A few years ago we were in Boston and got snowed in. We paid a wonderful visit to Old North Church, where two lanterns were hung in the steeple to let watching patriots know that the British were moving by sea. We got a private tour from a knowledgeable guide; there weren't many visitors with two and a half feet of new-fallen snow on the ground. I'd recommend a visit to the church to anyone.
Indeed.
Tuesday's PA primary will be very telling about the state of the Democratic Party. It used to represent men and women who were church-going and often gun-owning.
Now the party is controlled by an elite that is not only not church- or gun-friendly, but often overtly hostile to those who are. The hard-left has captured the Democrats, and incredible as it seems, Hillary is the only hope of the old regulars for getting their party back.
I see an interesting irony in this, in that it is a day to celebrate our patriots, while Obama, the candidate frequently under fire for his lack of flag lapel pin and other complaints of unpatriotic behavior is trying to lock up the nomination for president.
It is interesting how the concept of patriotism generates so much heat and ire, on both sides of the aisle. I think that in some ways, we have really diluted what a patriot is.

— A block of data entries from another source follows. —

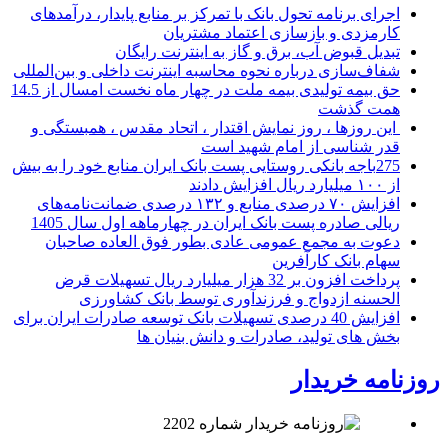
اجرای برنامه تحول بانک با تمرکز بر منابع پایدار، درآمدهای
کارمزدی و بازسازی اعتماد مشتریان
تبدیل قبوض آب، برق و گاز به اینترنت رایگان
شفاف‌سازی درباره نحوه محاسبه اینترنت داخلی و بین‌المللی
حق بیمه تولیدی بیمه ملت در چهار ماه نخست امسال از 14.5
همت گذشت
این روزها ، روز نمایش اقتدار ، اتحاد مقدس ، همبستگی و
قدر شناسی از امام شهید است
275باجه بانکی روستایی پست بانک ایران منابع خود را به بیش
از ۱۰۰ میلیارد ریال افزایش دادند
افزایش ۷۰ درصدی منابع و ۱۳۲ درصدی ضمانت‌نامه‌های
ریالی صادره پست بانک ایران در چهارماهه اول سال 1405
دعوت به مجمع عمومی عادی بطور فوق العاده صاحبان
سهام بانک کارآفرین
پرداخت افزون بر 32 هزار میلیارد ریال تسهیلات قرض
الحسنه ازدواج و فرزندآوری توسط بانک کشاورزی
افزایش 40 درصدی تسهیلات بانک توسعه صادرات ایران برای
بخش های تولید، صادرات و دانش بنیان ها
روزنامه خریدار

Let me say real quick that I actually agree with him in principle about the pins. Wearing a pin does not make you a patriot. Neither does holding your hand over your heart during the National Anthem. Both can be pure lip service and political expediency, not the sign that the person is someone who loves, supports, and defends his or her country and its interests with devotion or is a person who regards himself or herself as a defender, esp. of individual rights, against presumed interference by the federal government.
I truly wonder…how many politicians we elect would have the stones to stand up to an attacker? How many would defend this country against an invader with their lives? How many will even stand up against the tyranny in their own party where strategy overrides principle?
This holiday celebrates the true patriots, the ones whose blood became the roots of this nation. These are not politicians who wear a pin, they are the people who died in battles against a tyrant. We have soldiers throughout history who have continued that tradition, and some of our leaders have shed their blood for the nation in battle as well.
As everyone watches Pennsylvania, I prefer to take a few minutes to really examine my own thoughts instead. Do I spend more time paying lip service and serving hollow idealism then I do in actually trying to defend the principles of this nation? Can I truly call myself a patriot?
Maybe this election cycle we can look at who we are as a nation, and where we are going as country. I can hope.